### ИЗУЧИТЕ МАТЕРИАЛ
1: Кто, согласно воспоминаниям об институтских годах, читал лекции по технологии металлов?
2: Продолжите воспоминания об институтских годах, начав сразу после их последнего предложения.

### ИЗВЛЕЧЁННЫЙ ТЕКСТ

Как же скоротечны институтские годы! Конец 50-х, начало 60-х. Небольшой отрезок времени, но большой кусок прожитой жизни... Первые три года мы обитали на всех этажах "Бонча". В физической аудитории на первом этаже нам читал свои лекции импозантный Исаак Моисеевич Меттер. Мы благоговели и перед физикой, и перед Меттером... "За стеной" занятия проводил Степан Борисович Враский. Вспоминается, как на защите лабораторных работ он постоянно умилялся тому, что "ходят парой две театральных фамилии" – Мамонтова и Солодовникова. В аудитории первого этажа мы слушали лекции Ивана Дмитриевича Котова по технологии металлов ("про ледобуриты-цементиты", – шутили мы). Хорошо помню, как однажды мы с его молчаливого согласия "сорвали" лекцию. Услышав во время лекции повторяющийся громкий крик в коридоре – "Человек в космосе!" – мы, не сговариваясь, с все возрастающей скоростью и при полном "попустительстве" со стороны Ивана Дмитриевича, стали по одному выскакивать из аудитории и вливаться в бегущую толпу возбужденных студентов. Иван Дмитриевич продолжал добросовестно читать лекцию до тех пор, пока из девяноста человек в аудитории почти никого не осталось. В мгновение ока весь Невский был заполнен радостной толпой, спонтанно превратившейся в демонстрацию от площади Восстания до самой Дворцовой. А на Дворцовой площади бил ключом митинг и коллективно пили из бутылок шампанское. Все ликовали в едином порыве гордости за свою страну. Немного позже Невский стал свидетелем исступленного восторга перед Фиделем Кастро... Да, временем идей и идеалов было то далекое время...

### ЗАПИСАННЫЕ ДАННЫЕ
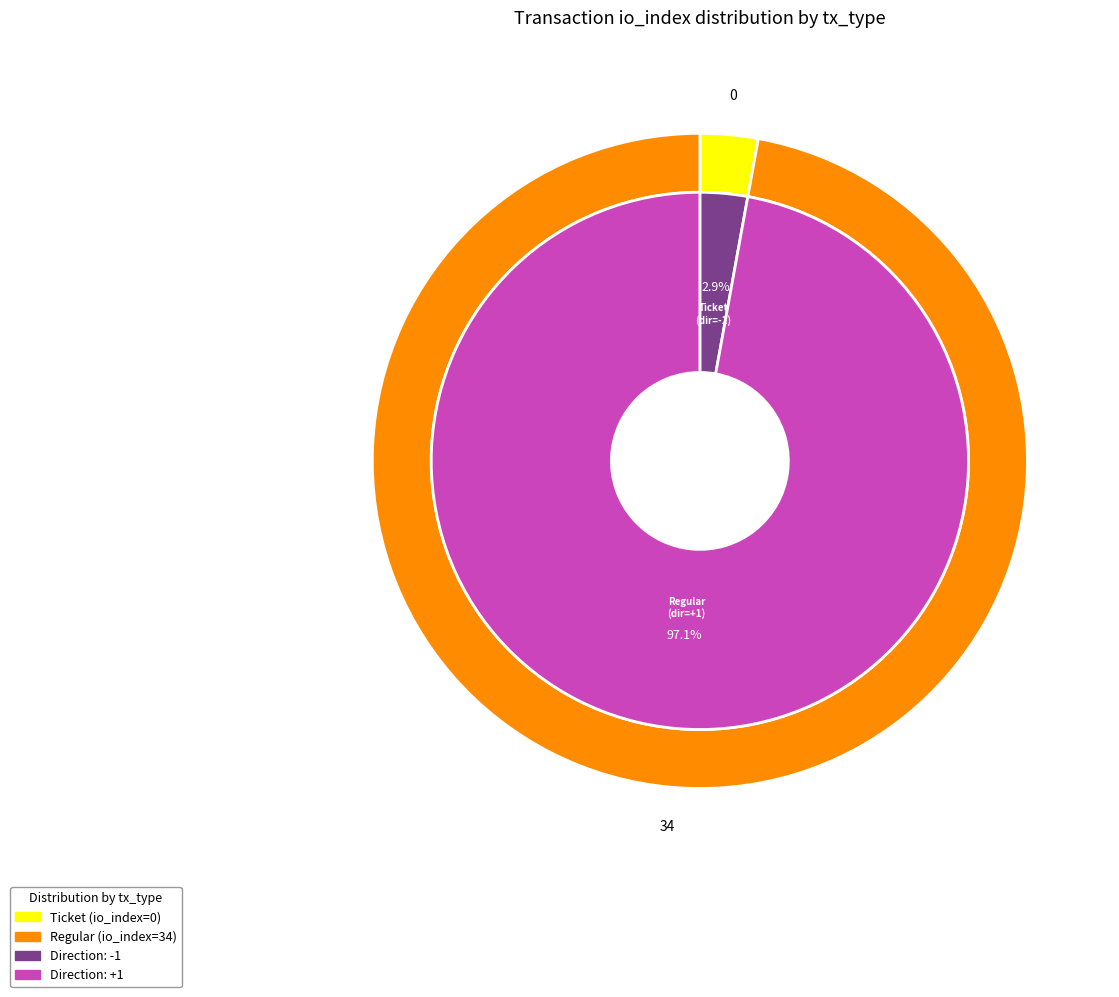

How many slices are in this pie chart?

2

### ОТВЕТЫ ПО ПУНКТАМ
1: Иван Дмитриевич Котов.

2:
Но я, кажется, слишком отвлеклась. В аудиториях второго и третьего этажа в разное время нас по-отечески пестовали отзывчивый Семён Иосифович Винокур, невозмутимый Георгий Яковлевич Пинес и незабываемый Оскар Ефимович Гольдин. Невозможно не вспомнить, как "кружилась голова" от теории поля на лекциях Георгия Яковлевича, с какой яркостью проходили лекции Оскара Ефимовича. А уж как Оскар Ефимович любил поразить нас и метким словом, и тем, что не только помнил всех по именам, но и с фотографической точностью знал, кто и где обычно сидит. На четвертом этаже, в аудитории, где в наши дни проходят заседания Ученого совета университета, царствовал неподражаемо интеллигентный Александр Феликсович Гаврилов. Обучая нас математике, он обучал нас и латыни, легко и изящно пользуясь латинскими изречениями. "Истинный петербуржец ХIХ века!", – думали мы...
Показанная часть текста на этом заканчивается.